* _Requirement_
Up to and including the line that contains "### Hi there 👋", repeat each line of the data exactly, starting from the first.

* _Study material_
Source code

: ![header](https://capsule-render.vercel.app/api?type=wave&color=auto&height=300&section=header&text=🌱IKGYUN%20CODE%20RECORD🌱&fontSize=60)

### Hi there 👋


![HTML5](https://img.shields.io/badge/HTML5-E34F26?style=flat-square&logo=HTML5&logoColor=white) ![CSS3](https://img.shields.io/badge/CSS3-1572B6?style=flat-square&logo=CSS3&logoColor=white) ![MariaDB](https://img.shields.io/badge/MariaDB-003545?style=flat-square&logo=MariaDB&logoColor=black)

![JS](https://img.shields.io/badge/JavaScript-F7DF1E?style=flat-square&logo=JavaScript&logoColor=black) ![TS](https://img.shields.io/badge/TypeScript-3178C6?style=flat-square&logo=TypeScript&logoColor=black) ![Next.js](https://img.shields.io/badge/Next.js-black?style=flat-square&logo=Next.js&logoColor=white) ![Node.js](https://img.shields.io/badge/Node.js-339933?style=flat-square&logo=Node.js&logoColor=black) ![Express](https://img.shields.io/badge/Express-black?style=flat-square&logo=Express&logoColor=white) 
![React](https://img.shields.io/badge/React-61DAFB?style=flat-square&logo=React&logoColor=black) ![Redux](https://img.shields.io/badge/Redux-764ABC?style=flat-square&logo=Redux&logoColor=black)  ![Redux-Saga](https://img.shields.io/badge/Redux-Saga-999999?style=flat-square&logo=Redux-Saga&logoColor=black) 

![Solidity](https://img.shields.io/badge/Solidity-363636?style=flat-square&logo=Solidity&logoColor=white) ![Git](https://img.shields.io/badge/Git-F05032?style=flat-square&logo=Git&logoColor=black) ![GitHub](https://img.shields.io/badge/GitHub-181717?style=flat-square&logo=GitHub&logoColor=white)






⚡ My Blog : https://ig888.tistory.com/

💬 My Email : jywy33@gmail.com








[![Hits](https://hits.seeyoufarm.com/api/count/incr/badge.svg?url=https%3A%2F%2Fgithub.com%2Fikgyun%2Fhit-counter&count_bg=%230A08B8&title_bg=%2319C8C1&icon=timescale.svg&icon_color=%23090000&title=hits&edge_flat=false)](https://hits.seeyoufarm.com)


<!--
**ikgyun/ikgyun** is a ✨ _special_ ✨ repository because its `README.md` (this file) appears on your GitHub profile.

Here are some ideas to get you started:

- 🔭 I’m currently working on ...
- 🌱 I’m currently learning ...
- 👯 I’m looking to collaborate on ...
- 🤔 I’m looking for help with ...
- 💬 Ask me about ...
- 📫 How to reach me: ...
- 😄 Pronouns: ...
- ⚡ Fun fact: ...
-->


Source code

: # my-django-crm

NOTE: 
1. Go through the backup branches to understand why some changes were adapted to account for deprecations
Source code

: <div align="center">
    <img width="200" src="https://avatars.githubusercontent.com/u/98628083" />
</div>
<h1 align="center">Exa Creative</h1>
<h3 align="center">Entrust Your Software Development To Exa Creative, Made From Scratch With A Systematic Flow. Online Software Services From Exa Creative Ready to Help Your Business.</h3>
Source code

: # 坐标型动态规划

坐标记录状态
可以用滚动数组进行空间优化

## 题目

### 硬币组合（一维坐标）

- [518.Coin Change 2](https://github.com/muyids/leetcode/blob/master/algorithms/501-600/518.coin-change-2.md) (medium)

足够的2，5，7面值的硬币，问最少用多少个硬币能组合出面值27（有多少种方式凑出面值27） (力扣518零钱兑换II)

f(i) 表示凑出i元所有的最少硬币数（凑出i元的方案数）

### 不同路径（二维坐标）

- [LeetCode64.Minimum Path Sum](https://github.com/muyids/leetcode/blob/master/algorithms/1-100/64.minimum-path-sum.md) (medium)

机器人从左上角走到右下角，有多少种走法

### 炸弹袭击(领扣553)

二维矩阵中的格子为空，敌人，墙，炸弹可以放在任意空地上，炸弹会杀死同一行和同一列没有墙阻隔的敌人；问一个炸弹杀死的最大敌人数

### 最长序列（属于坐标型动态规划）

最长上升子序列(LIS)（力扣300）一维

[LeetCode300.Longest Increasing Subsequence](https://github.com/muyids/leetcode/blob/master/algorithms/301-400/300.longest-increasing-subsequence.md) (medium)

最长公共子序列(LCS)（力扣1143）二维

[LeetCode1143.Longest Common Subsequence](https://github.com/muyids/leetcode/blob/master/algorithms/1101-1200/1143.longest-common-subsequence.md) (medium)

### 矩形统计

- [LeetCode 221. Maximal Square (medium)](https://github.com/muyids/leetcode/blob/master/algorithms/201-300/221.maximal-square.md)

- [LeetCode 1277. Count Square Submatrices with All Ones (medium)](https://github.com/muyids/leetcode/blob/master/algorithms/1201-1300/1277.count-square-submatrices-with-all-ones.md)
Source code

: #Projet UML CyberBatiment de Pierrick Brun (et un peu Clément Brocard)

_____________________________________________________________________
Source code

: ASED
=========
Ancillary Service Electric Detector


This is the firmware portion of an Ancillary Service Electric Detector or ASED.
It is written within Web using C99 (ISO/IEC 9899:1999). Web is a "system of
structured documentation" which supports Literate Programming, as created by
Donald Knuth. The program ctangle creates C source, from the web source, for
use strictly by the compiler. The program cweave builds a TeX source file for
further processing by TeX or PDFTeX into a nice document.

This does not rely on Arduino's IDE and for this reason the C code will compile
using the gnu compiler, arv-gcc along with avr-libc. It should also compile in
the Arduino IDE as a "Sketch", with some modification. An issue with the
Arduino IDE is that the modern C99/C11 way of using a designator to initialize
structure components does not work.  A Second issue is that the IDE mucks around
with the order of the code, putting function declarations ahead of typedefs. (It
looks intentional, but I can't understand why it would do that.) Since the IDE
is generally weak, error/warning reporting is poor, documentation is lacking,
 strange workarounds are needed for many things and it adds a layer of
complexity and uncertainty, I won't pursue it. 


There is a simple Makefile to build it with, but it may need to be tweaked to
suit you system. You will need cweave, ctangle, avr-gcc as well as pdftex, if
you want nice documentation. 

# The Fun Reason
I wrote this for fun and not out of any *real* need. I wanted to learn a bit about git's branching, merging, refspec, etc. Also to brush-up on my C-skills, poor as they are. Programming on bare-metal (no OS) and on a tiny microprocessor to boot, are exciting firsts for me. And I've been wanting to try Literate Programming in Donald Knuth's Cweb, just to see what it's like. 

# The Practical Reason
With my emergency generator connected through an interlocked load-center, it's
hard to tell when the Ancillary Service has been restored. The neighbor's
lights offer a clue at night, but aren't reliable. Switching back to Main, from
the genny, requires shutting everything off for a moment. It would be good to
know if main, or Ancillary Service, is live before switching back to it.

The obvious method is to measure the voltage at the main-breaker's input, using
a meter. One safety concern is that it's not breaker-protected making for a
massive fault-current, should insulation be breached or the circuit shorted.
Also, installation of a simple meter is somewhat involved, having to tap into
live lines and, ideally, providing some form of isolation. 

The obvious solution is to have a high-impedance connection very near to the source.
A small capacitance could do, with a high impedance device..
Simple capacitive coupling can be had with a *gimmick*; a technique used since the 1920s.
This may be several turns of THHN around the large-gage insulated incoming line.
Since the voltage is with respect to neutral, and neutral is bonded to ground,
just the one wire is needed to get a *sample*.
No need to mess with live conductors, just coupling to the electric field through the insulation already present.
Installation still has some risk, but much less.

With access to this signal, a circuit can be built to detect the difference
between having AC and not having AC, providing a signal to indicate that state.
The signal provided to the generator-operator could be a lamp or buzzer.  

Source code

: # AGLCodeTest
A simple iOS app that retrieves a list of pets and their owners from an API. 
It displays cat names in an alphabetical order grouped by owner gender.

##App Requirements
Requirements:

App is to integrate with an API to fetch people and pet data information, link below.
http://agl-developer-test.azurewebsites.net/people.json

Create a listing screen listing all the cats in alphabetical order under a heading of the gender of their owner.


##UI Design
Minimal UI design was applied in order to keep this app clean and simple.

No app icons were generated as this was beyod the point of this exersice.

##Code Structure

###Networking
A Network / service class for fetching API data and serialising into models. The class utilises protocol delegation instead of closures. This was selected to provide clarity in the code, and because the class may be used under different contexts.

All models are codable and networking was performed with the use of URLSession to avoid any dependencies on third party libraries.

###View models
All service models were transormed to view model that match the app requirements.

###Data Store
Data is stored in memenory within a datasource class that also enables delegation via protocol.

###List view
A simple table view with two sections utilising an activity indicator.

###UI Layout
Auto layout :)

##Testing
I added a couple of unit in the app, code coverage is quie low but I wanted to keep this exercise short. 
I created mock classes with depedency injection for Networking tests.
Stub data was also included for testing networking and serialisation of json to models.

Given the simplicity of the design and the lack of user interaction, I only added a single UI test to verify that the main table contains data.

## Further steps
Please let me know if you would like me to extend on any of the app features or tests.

* _Worked solution_
Source code

: ![header](https://capsule-render.vercel.app/api?type=wave&color=auto&height=300&section=header&text=🌱IKGYUN%20CODE%20RECORD🌱&fontSize=60)

### Hi there 👋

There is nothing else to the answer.